The fighters decided to join the government because they were fed up with Taliban extorting money from local residents under the name of ushr and zakat, he said.
"I served with the Taliban for 10 years as a commander of a 10-man group in Jurm and Darayim districts. We were told that all government forces were infidels and that fighting against them was a holy war," said Khalil, the leader of the surrendered group.
"But I witnessed the ignorance of this blood-thirsty group on a daily basis. I had to spend 10 miserable years thinking that if I surrender to the government, it might kill me. But I was wrong," he said.
"I could not tolerate oppression ... injustice, selfishness, harassment and violence against civilians. Therefore, I decided to get in touch with the NDS to surrender," he said.
The majority of fighters linked to the Taliban are tired of war, having witnessed oppression and violence for so long, he said, adding they want a ceasefire and an end to the conflict in the country.

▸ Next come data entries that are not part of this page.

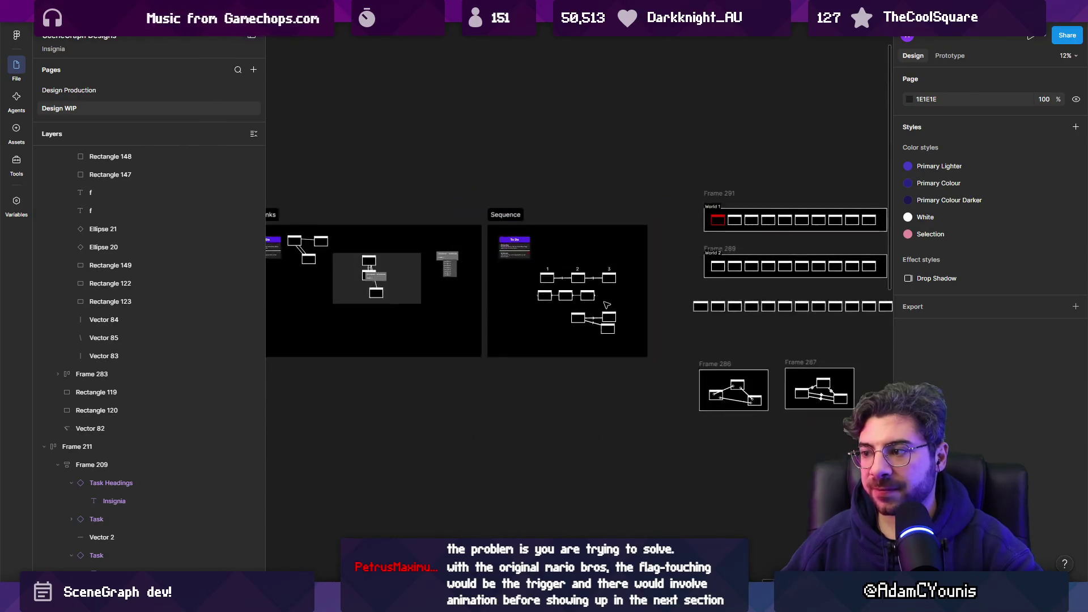
pyautogui.hscroll(-3, 461, 211)
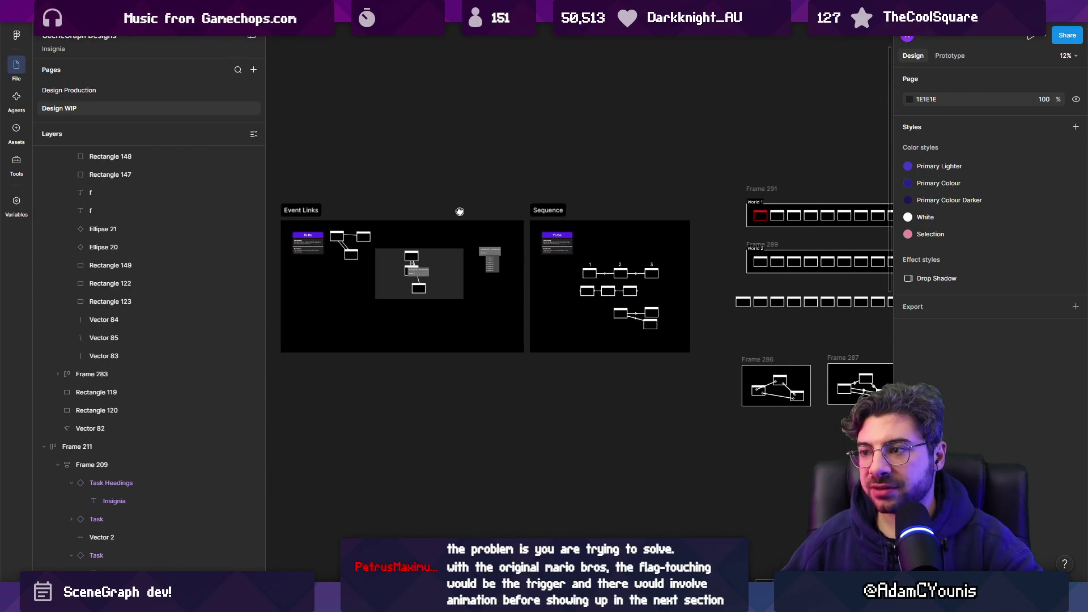
pyautogui.scroll(3, 389, 233)
pyautogui.click(371, 196)
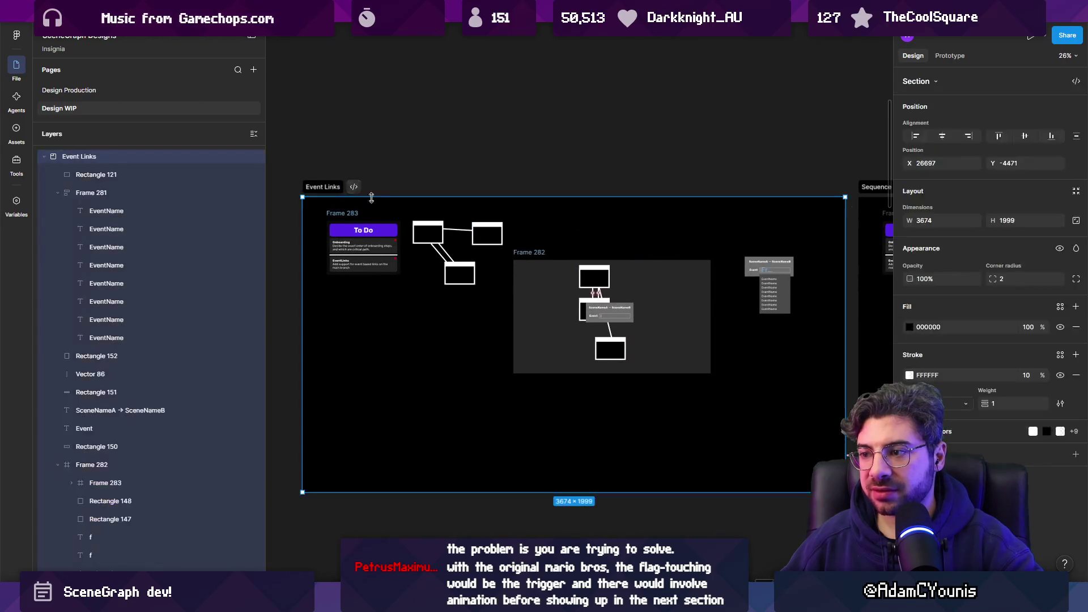
pyautogui.hscroll(10, 791, 285)
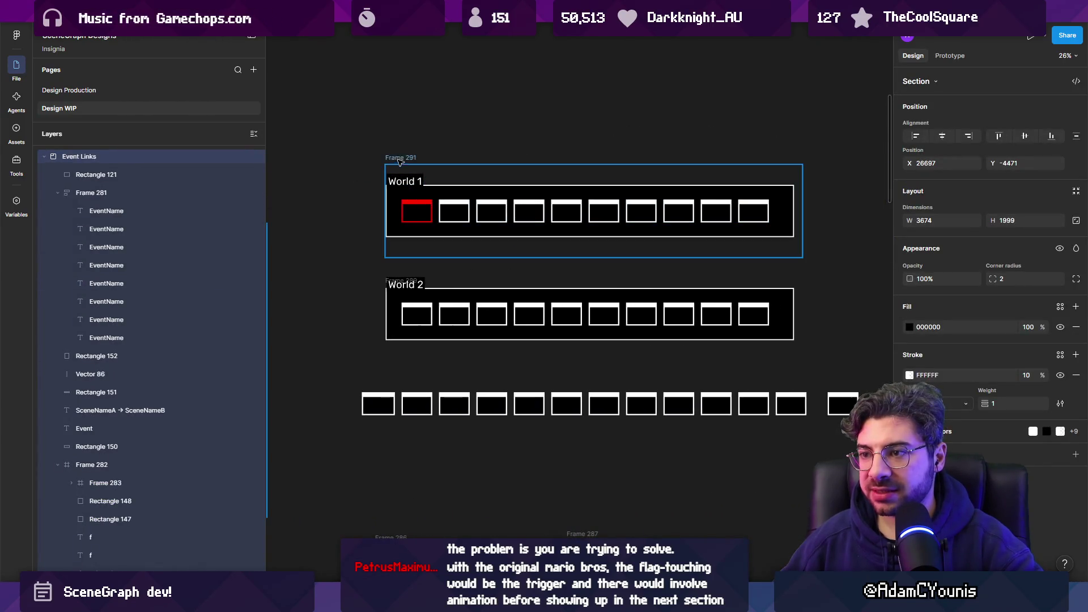
pyautogui.click(400, 158)
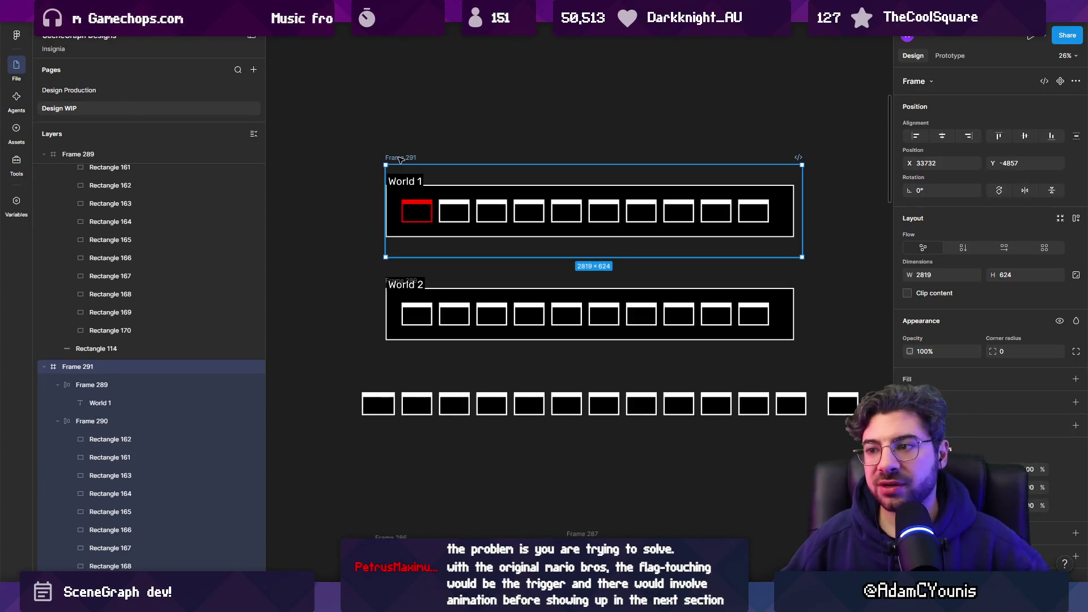
pyautogui.scroll(-5, 519, 221)
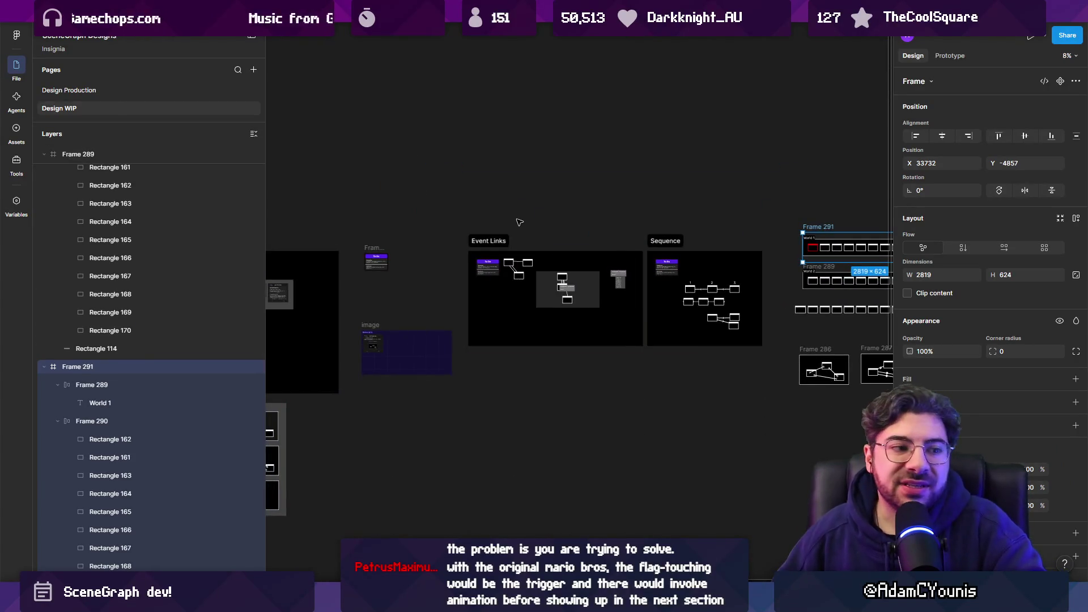
pyautogui.scroll(5, 579, 217)
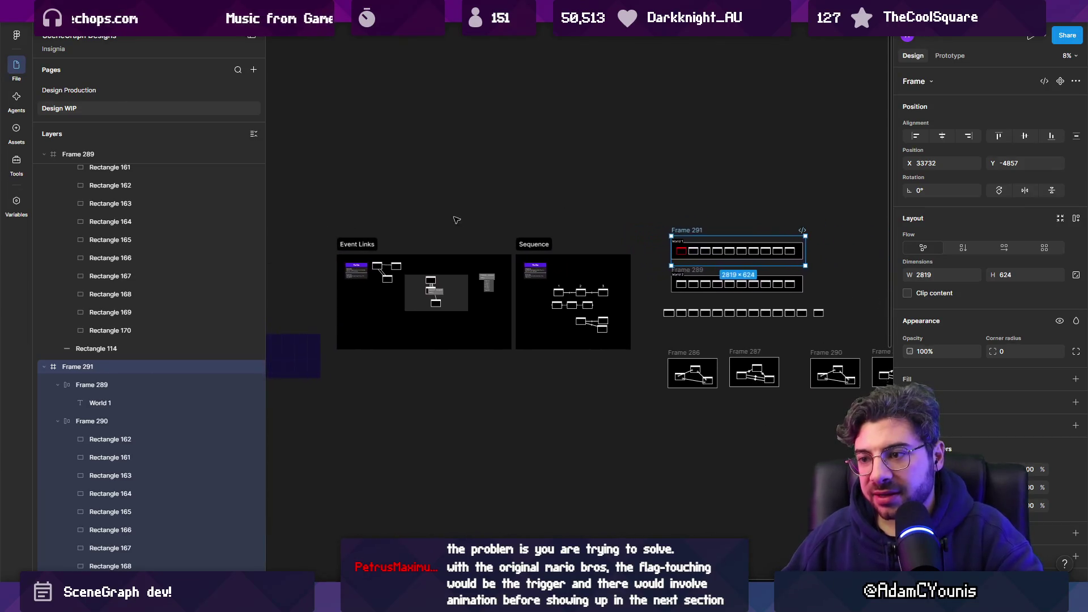
# - Frame the Event Links mockup's To Do card and event modal, then switch to the World Graph Editor page
pyautogui.click(331, 259)
pyautogui.hscroll(5, 623, 238)
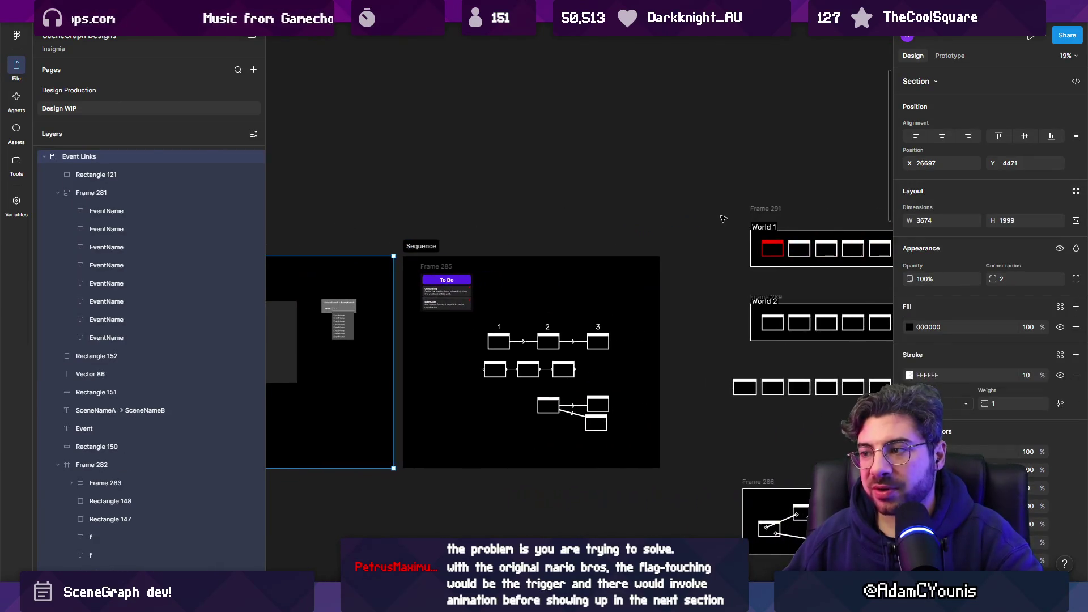
pyautogui.click(765, 209)
pyautogui.hscroll(-5, 509, 215)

"We really regret what we have done, but we were misguided and had not realised the truth," said Mullah Abdul Sayad, 30, a resident of Seena village of Jurm District who fought for the Taliban for six years.
"Bullying, harassing, and beating locals for food and extorting money from them under the pretense of ushr and zakat are what the Taliban do to local residents," he said.
"There are thugs, outlaws, thieves, etc. in the ranks of the Taliban who have come together under the holy name of 'jihad' and cause the death of innocent civilians," he added.
"I swear that the Taliban used to demand food from civilians who had nothing at home," said Qari Mudaser, 35, a resident of Sooch village who spent eight years with the Taliban. "They wouldn't stop beating them until they somehow prepared food."
"The fact that this group joined the peace process will have a positive impact on other members of the Taliban. It will encourage the Taliban in other parts of Badakhshan to follow suit and join the government," said Naik Mohammad Nazari, a spokesman for the Badakhshan governor.
The provincial government will recruit a number of these surrendered fighters as local police, said Nazari.
"The government's door is open to all misguided fighters. Come, abandon fighting and violence -- respect peace and live beside your people and families," he said.